“It’s just that popular,” said Mount Snow Communications Manager Dave Meeker. “It’s the big reason we added the second one this year.”
Tough Mudder officials say the decision to return to Mount Snow was an easy one.
“Mount Snow been incredible to work with,” said Tough Mudder Public Relations Manager Jane Dileo. “It’s a very challenging course, it’s such a beautiful resort, and it’s a great place to host it.”
Dileo said the reason Tough Mudder decided to add the July New England event was the speed with which the May event sold out. There are 10,000 participants, the maximum amount the course can accommodate, set for Saturday’s contest. Another 7,700 are slated to take to the course on Sunday.

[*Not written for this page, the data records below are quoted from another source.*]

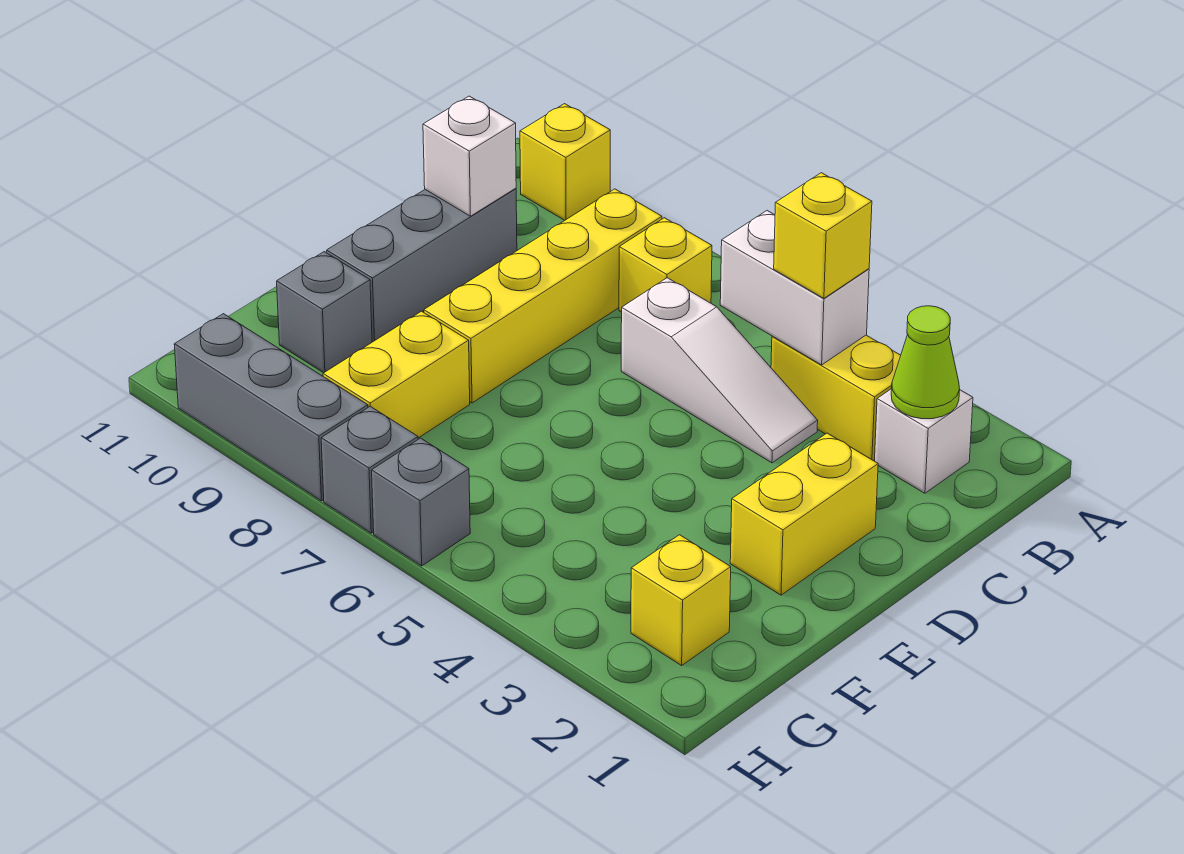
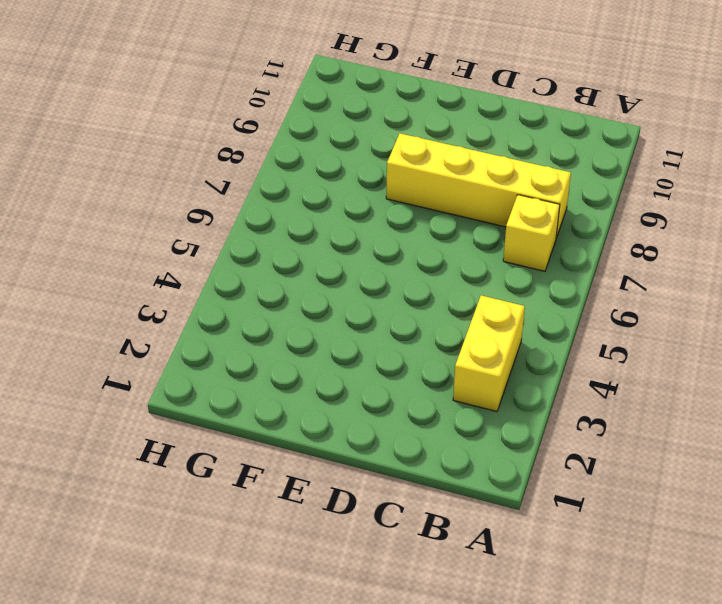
none -> yellow 1x1 brick [520,104,610,220]
none -> white 1x1 brick [875,389,973,493]
none -> white 1x3 slope [621,278,818,463]

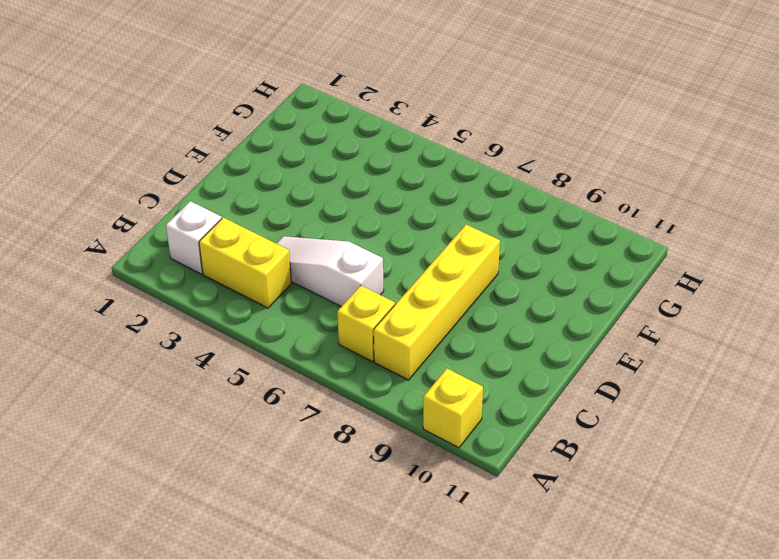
none -> grey 1x3 brick [327,188,517,341]
none -> yellow 1x2 brick [730,433,878,595]
none -> yellow 1x2 brick [323,311,470,438]

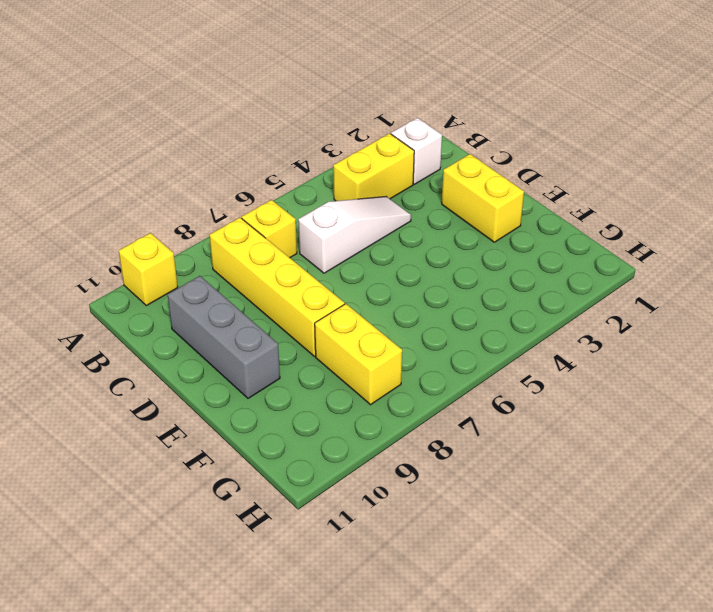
none -> grey 1x1 brick [277,252,372,373]
none -> yellow 1x1 brick [631,535,731,665]
none -> grey 1x1 brick [372,438,470,566]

As of Tuesday, the July event already had 85% of the available start slots filled.
This weekend’s event pits individuals and teams against a 10-mile course with a series of challenges and obstacles ranging from plunges into ice cold water to running through burning hay bales. The course forces participants to run up, down, and across the ski trails of Mount Snow, winding its way from the Main Base area to the North Face, back to the front of the mountain, up to the summit, across to the bottom of the Sunbrook area, up and back to the Main Base area, across to Carinthia, and finally back from the Carinthia base area to the Main Base finish line.
Participants will have to navigate 27 obstacles, including two mystery challenges that won’t be unveiled until the participants hit the course. Along the way are obstacles with such inviting names as “Walk the Plank,” “Ball Shrinker,” “Death March,” “Hold Your Wood,” and “Arctic Enema.” They involve ice-cold water, carrying logs, climbing a ski trail, or some variation of the same. Participants sign a hold-harmless waiver saying in effect they take full responsibility for their own personal fitness and ability to complete the course.
While Tough Mudder is based in Brooklyn, NY, there is staff littered around the world planning and constructing event sites. At Mount Snow, there is a “Tough Crew” of 10, including an event planner, who oversees the setup of the event, and a construction manager responsible for getting the obstacles built.
According to Meeker, more than 1,200 bales of hay have been set up on the mountain, and an “astronomical amount of lumber” has been delivered. The lumber is being used to construct many of the obstacles. Mount Snow has also been stockpiling snow at the base of Carinthia to use in the “Glacier” obstacle. Participants will climb up a mound of snow left over from the recent winter season.
Meeker also added that Mount Snow’s winter ambassadors will be on hand this weekend, to provide information for the thousands of visitors to the area, many visiting Mount Snow and the Deerfield Valley for the first time. “The people familiar with the mountain will be here.”
The amount of money raised by Mount Snow participants for the Wounded Warrior Project has yet to be finalized. In 2011, Tough Mudder New England raised more than $170,000 for the project. With two events this year, there should be no doubt that amount will be exceeded.
Tough Mudder is in its third year of existence, and has become one of the largest extreme challenge event series in the world. The company partners with the Wounded Warrior Project as its official charity, and participants are encouraged to raise funds to contribute to the project. To date more than $2.5 million has been contributed from Tough Mudder participants. The Wounded Warrior Project’s mission is to assist severely wounded veterans’ transition from military to civilian life.
Tough Mudder was founded by Englishmen Will Dean and Guy Livingstone. Dean, who had worked in the British diplomatic service, came up with the idea while at Harvard Business School. Their vision was to challenge the prevailing notion of endurance “racing.” Dean was tired of the incessant emphasis on individual performance, and he yearned for a hard-core event, where completion itself was a badge of honor. The idea was good enough to earn a finalist’s placing in the Harvard Business School’s annual business plan competition, but not good enough to win outright. The professors on the panel told Dean that his presentation was well done, but that there weren’t even 500 people in America who would be crazy enough to sign up, let alone pay for such an extreme event.
Dean went ahead anyway, bringing aboard lifelong friend Livingstone as chief operating officer. The pair have proven more astute than the business school’s critics, having passed the half-million mark in participants, Tough Mudder is holding events around the world this year, including England, Canada, and Australia.
For more information about Tough Mudder visit www.toughmudder.com. For Wounded Warrior Project information or to donate visit www.woundedwarriorproject.org.
As thousands push themselves to the limits of their endurance on Mount Snow this weekend, thousands more will be thankful to have additional assistance in their efforts to recover from their war wounds.